Inculpation de Donald Trump : « Grâce à sa position antisystème, il gagne encore en popularité »

Gagner dans la défaite


Le mardi 1er août, l’ancien président des États-Unis Donald Trump a été inculpé pour « complot à l’encontre de l’État américain » pour avoir tenté de fausser les résultats du scrutin de 2020. Dans un entretien à « Marianne », Frédéric Heurtebize, maître de conférences à l’Université Paris Nanterre et spécialiste des États-Unis, estime que « cela le fait gagner en popularité parmi ses électeurs ».

Marianne : Donald Trump a été inculpé ce mardi 1er août pour avoir tenté de fausser les résultats de l’élection présidentielle de 2020. Parvient-il à retourner cette décision à son avantage ?

Frédéric Heurtebize : C’est la troisième fois qu’il est inculpé, après les enquêtes en cours concernant l’achat potentiel du silence d’une ancienne actrice pornographique et la supposée gestion hasardeuse de documents confidentiels de la Maison Blanche.

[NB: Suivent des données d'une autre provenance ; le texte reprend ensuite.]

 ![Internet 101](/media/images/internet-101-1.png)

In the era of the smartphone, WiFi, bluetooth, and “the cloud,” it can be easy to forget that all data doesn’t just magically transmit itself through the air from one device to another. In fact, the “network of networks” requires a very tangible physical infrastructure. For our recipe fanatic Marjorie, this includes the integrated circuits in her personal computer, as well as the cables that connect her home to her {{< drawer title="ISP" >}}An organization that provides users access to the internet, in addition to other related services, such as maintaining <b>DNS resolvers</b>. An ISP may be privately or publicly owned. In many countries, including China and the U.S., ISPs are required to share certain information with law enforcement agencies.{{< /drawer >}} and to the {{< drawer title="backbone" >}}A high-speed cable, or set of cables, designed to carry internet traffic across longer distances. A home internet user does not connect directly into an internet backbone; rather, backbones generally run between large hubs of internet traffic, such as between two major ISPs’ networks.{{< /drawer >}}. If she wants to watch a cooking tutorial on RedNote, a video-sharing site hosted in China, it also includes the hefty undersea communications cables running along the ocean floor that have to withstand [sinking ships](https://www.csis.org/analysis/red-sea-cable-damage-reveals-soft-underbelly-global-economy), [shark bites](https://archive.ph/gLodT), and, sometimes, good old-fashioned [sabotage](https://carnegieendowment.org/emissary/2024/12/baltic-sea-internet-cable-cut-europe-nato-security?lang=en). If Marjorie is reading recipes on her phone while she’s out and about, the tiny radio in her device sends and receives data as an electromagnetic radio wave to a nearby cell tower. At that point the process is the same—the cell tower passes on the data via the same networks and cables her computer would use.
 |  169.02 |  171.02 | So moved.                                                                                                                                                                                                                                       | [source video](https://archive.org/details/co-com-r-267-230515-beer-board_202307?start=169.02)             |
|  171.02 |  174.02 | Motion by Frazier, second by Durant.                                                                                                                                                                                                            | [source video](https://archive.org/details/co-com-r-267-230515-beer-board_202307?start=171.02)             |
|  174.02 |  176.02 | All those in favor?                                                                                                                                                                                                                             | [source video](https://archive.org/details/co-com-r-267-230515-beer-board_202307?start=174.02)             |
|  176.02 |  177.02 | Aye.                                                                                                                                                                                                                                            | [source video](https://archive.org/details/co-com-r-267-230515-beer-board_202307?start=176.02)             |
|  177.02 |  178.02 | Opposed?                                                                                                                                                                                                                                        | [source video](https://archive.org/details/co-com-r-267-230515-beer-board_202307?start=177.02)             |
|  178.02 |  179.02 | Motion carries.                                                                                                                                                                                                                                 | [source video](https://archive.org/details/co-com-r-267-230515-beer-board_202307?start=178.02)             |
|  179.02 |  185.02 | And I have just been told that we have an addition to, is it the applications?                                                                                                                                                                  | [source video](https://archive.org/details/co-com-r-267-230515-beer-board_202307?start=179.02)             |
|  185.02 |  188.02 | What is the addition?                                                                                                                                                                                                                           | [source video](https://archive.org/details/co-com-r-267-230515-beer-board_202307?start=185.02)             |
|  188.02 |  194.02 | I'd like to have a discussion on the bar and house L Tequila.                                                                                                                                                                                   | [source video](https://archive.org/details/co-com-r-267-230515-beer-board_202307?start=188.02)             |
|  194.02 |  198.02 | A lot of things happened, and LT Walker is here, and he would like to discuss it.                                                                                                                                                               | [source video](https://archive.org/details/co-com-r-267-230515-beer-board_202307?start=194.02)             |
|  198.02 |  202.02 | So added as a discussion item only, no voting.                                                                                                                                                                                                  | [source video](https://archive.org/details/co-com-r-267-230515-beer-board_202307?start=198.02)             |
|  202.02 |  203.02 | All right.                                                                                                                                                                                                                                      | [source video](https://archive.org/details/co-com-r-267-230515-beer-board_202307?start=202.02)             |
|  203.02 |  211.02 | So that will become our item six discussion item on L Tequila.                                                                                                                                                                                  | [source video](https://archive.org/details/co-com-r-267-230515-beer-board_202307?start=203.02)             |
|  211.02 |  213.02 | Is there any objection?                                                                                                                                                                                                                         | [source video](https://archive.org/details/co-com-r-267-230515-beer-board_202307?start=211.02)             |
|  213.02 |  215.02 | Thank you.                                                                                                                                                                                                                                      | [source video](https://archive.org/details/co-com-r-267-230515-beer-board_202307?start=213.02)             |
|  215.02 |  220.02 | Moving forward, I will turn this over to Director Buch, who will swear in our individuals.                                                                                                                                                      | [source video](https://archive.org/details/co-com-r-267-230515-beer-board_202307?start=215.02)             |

On a vu que, dès les premières accusations, les soutiens qu’il recevait de ses électeurs n’avaient pas baissé, voire avaient augmenté. Il est vu comme antisystème, comme une victime de l’« establishment » judiciaire, politique et médiatique. Par conséquent, les charges qui pèsent sur lui sont quasiment des avantages. Cela prouve qu’il n’est pas un ancien président ou un homme politique comme les autres. Il se présente d’ailleurs comme un bouc émissaire. « Chasse aux sorcières » est un terme que l’on entend dans sa bouche et celle de ses sympathisants. Ces derniers le prennent presque pour argent comptant. Cela le fait gagner en popularité parmi ses électeurs.

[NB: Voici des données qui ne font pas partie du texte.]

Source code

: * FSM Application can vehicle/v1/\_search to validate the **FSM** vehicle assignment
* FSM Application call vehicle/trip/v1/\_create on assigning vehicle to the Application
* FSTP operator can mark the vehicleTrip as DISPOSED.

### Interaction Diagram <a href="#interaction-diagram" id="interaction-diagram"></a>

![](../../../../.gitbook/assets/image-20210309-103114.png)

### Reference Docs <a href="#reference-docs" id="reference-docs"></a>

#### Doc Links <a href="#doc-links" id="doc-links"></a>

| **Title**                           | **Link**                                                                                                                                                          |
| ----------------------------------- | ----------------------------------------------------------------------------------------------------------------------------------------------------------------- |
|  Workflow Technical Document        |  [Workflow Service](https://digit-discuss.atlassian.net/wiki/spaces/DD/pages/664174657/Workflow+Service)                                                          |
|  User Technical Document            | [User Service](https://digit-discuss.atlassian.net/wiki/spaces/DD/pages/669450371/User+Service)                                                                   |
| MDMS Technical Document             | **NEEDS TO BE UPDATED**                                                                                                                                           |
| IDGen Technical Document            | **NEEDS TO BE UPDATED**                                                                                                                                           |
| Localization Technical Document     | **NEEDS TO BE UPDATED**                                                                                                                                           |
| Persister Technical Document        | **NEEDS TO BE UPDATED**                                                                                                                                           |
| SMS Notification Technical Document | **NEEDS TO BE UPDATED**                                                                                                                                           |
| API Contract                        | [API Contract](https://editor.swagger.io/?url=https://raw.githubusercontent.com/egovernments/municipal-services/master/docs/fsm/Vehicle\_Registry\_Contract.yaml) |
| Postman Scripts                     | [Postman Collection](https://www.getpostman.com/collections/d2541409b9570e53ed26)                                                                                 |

Qu’est-ce que la justice américaine lui reproche ?

Les charges les plus graves retenues contre lui sont celles qui sont tombées hier. Les accusations concernant l’actrice X datent d’avant du début de son mandat. Les faits sur les archives et les documents classés ont eu lieu après. Tandis que ses efforts pour nier les résultats des élections ont été commis pendant qu’il était président. C’est encore plus grave. Car cela porte sur la chose la plus fondamentale en démocratie : l’acceptation du résultat des élections.

On lui reproche d’avoir cherché à annuler ce résultat. Alors que lui-même, la plupart de ses conseillers, notamment juridiques, ses avocats et les membres de son gouvernement savaient que c’était perdu. Plus précisément, il est accusé de « complot à l’encontre de l’État américain », d’« atteinte aux droits électoraux » et d’« entrave à une procédure officielle ».

Ses éléments de langage ont-ils évolué par rapport à ses réactions vis-à-vis des précédentes affaires ?

Face à cela, sa réponse est toujours la même. Il ajoute qu’il est étrange que cette histoire ressorte deux ans et demi après les faits, qu’elle tombe pile au moment où la campagne électorale pour la primaire républicaine à l’élection présidentielle de 2024 entre dans le vif du sujet et que tout cela est orchestré par Joe Biden et le département de la Justice [N.D.L.R., équivalent d’un ministère français].

Malgré ces accusations, il distance tous ses adversaires de la primaire républicaine. Il est à plus de 50 % depuis le début de l’année dans les intentions de vote. Pourquoi ?

Il y a peu de candidats forts. Surtout, une enquête du New York Times a montré que 37 % des sympathisants républicains soutiennent Trump de manière indéfectible. Et il a pour avantage le fonctionnement des primaires. Comme pour toutes les élections aux États-Unis, il suffit d’une majorité relative, et non absolue. Face à lui, les anti-Trump ou ceux qui pensent qu’il peut y avoir un meilleur candidat sont divisés.

Depuis février dernier, son principal adversaire Ron DeSantis a dégringolé dans les sondages passant d’un peu moins de 40 % jusqu’à tomber sous la barre des 20 %. Comment l’expliquer ?

Il réalise une mauvaise campagne, plombée par un lancement raté. Il a aussi un problème de personnalité ; il n’est pas très sympathique. Pourtant, en tant que gouverneur de Floride, c’est un homme politique très habile, d’ailleurs réélu confortablement en 2020. Il y avait un élan. Et il pouvait plaire aux sympathisants de Trump tout en étant perçu moins outrancier que lui, plus présidentiable.